> PROBLEM A:
In the passage on SCN1A variants, which syndrome is associated with loss-of-function variants?
> PROBLEM B:
Continue the passage on SCN1A variants from where it stops.

> EXERCISE PASSAGE:
Pathogenic variants in SCN1A, which encodes the voltage gated sodium channel Na V 1.1, are associated with multiple epilepsy syndromes exhibiting a range of clinical severity. Loss or gain of function SCN1A variants are reported in different syndromes including Dravet syndrome, which is associated with loss-of-function whereas neonatal/infantile-onset developmental and epileptic encephalopathy (DEE) is associated with gain-of-function. Strategies to predict SCN1A variant pathogenicity and dysfunction have been proposed but are limited by available training data. We investigated the functional properties of four epilepsy-associated SCN1A variants affecting the same codon and sought to correlate channel dysfunction with phenotype.

Methods

Whole-cell manual patch-clamp recording was performed on heterologously-expressed Na V 1.1 variants. Structural modeling of Na V 1.1 variant proteins was conducted using AlphaFold 3.

> SOURCE MATERIAL:
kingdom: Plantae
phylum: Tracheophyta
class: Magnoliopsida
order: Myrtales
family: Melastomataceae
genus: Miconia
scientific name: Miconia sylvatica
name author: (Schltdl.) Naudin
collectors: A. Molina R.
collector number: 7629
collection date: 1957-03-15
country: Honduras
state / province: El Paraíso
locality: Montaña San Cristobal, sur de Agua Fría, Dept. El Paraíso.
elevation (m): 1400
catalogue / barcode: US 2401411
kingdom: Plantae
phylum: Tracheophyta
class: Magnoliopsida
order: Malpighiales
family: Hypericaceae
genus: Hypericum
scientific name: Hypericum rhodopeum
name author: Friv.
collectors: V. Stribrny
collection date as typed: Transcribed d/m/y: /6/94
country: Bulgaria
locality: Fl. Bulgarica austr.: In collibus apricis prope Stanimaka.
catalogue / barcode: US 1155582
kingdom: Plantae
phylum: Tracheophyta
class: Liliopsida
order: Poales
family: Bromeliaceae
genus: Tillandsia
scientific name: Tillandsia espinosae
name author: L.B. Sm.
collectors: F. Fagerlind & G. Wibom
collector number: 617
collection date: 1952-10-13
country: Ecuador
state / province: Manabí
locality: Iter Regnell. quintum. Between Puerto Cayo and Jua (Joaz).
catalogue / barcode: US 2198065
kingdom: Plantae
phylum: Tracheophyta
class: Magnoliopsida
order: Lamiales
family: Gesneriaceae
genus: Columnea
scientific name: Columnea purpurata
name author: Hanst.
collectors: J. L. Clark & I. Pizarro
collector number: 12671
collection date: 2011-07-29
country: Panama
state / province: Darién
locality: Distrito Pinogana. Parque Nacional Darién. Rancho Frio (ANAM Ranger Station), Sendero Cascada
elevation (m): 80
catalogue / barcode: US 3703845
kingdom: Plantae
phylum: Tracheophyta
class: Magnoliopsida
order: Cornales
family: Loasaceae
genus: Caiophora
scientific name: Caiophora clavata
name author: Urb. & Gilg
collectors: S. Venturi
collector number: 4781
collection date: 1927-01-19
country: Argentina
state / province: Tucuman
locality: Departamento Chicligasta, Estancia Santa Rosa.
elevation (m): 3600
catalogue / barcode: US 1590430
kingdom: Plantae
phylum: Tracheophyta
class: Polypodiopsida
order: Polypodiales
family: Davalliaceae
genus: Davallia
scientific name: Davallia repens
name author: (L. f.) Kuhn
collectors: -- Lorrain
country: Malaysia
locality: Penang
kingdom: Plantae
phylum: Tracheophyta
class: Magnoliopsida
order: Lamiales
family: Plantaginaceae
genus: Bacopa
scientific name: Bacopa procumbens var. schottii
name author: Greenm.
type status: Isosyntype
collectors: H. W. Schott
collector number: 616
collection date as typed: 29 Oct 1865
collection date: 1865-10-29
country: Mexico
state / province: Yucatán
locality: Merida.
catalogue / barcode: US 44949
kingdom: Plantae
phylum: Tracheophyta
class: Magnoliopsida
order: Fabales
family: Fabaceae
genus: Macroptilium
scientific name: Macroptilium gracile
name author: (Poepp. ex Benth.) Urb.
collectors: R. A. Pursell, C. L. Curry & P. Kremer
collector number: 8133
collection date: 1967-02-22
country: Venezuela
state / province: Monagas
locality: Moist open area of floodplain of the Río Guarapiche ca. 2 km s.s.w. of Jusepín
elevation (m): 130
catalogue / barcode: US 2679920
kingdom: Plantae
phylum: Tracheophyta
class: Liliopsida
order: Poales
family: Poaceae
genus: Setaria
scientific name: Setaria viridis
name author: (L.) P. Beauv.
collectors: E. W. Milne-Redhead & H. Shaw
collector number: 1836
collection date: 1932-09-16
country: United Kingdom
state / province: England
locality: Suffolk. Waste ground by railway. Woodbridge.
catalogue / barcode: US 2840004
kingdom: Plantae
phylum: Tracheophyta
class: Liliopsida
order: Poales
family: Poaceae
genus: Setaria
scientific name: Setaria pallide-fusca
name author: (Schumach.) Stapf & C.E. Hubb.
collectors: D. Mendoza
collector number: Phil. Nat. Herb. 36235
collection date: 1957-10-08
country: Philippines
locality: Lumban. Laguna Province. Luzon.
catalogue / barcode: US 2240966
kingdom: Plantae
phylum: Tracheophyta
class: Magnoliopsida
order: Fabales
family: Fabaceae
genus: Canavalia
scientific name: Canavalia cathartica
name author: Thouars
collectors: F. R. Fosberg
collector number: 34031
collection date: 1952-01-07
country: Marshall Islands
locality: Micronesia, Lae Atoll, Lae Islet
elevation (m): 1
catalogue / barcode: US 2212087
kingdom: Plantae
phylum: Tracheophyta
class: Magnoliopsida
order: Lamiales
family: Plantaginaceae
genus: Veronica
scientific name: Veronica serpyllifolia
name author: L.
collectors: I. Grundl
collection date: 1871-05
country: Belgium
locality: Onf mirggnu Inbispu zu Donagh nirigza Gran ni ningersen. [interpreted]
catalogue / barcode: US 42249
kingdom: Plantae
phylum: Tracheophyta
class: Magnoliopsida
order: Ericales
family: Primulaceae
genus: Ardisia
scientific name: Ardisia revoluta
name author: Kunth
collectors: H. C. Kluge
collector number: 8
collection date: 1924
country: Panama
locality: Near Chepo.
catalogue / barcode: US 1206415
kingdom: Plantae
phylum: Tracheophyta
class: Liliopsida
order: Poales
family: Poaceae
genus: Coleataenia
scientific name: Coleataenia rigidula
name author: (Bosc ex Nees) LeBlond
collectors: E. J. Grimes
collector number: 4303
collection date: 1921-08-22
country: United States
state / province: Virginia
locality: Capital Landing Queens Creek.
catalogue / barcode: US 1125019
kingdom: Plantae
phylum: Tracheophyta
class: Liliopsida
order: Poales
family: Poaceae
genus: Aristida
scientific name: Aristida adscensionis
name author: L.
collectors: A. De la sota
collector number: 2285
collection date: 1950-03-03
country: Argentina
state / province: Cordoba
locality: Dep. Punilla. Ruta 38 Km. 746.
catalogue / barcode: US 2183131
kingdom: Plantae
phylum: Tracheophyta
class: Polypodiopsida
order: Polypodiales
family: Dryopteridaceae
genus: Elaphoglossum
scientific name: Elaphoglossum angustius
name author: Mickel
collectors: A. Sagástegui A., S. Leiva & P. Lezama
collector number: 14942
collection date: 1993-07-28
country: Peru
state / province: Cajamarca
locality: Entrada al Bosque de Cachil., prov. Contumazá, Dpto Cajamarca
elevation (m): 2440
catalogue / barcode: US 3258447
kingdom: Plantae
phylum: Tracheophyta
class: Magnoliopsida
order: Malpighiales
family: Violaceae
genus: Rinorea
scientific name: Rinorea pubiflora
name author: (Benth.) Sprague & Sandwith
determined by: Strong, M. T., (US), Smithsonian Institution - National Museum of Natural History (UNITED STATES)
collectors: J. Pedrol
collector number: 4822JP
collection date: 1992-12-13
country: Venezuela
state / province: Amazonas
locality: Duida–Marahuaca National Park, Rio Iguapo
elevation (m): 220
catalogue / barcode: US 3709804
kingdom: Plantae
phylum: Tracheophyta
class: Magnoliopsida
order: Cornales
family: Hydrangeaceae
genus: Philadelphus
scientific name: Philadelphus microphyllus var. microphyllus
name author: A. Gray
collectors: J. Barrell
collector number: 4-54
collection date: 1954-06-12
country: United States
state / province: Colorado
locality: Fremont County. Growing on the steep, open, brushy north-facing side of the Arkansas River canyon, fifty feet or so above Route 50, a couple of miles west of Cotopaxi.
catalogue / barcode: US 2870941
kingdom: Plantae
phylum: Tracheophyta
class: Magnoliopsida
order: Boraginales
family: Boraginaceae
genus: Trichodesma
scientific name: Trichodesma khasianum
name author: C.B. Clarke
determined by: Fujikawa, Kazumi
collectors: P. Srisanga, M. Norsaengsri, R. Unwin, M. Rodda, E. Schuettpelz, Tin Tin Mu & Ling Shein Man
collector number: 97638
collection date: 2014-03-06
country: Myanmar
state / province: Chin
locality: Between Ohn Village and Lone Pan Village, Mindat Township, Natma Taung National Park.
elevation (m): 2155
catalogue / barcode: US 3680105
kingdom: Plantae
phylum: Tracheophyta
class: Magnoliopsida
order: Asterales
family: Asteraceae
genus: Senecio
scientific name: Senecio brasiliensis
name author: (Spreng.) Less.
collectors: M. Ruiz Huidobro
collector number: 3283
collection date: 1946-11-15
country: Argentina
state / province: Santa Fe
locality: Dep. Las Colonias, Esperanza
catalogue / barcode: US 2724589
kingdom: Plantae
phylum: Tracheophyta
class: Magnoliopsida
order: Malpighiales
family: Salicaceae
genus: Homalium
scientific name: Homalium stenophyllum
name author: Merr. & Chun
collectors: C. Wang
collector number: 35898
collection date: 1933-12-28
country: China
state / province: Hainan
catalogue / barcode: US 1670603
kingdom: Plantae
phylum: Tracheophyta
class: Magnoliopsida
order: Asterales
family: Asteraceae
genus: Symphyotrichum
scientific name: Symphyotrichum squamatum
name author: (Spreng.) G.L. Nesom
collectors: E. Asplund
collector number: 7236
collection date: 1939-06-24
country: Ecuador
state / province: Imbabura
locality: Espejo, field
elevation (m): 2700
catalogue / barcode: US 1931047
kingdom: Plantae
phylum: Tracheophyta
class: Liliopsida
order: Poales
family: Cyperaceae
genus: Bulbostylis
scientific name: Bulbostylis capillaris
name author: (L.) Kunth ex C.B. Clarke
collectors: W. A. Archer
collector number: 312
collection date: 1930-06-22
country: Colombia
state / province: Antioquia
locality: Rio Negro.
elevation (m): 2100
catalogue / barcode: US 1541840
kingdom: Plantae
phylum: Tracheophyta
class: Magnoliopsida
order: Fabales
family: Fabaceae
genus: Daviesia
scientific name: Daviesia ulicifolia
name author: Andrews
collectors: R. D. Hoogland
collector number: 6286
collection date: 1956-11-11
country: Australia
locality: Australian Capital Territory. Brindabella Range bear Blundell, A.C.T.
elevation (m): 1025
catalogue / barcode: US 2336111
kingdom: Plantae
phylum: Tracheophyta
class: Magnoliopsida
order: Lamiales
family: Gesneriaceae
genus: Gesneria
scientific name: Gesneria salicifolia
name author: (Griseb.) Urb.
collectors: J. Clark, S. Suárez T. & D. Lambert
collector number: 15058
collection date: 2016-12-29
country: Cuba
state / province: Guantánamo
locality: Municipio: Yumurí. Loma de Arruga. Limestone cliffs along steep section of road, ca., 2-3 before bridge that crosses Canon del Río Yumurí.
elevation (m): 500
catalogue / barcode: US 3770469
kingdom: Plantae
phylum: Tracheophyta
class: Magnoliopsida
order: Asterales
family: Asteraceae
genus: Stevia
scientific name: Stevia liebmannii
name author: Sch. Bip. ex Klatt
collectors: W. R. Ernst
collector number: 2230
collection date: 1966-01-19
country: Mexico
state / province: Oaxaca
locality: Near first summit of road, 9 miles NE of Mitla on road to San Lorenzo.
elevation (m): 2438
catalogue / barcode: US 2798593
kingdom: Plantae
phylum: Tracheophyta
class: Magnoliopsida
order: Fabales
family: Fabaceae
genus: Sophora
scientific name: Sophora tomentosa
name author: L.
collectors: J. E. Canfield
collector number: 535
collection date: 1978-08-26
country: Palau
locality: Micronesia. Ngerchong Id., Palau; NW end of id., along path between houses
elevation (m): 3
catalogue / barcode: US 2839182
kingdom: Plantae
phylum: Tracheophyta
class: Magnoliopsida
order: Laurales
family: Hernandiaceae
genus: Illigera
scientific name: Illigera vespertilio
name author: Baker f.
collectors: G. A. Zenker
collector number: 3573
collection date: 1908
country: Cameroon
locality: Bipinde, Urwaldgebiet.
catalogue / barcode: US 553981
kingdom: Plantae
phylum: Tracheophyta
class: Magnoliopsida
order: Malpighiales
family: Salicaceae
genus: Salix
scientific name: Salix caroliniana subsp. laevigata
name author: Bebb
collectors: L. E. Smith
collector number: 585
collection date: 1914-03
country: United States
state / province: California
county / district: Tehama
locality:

> WRITTEN REPLY A:
Dravet syndrome

> WRITTEN REPLY B:
Results

We describe an individual with early infantile onset DEE associated with SCN1A-I1347T, and identified three additional cases from the literature or ClinVar with distinct variation of the same codon (I1347N, I1347V, I1347F). Functional studies demonstrated mixed gain and loss of function properties for I1347T, I1347V, and I1347F, but complete loss-of-function for I1347N. Structural models suggest important interactions between isoleucine-1347 and the sixth transmembrane helices of domains 3 and 4 that are disrupted most significantly with asparagine replacement at this position (I1347N).

Interpretation

Pathogenic variants in SCN1A involving the same codon can produce divergent functional effects. Our findings suggest that predicting specific functional effects of SCN1A variants should not rely heavily on position in the protein.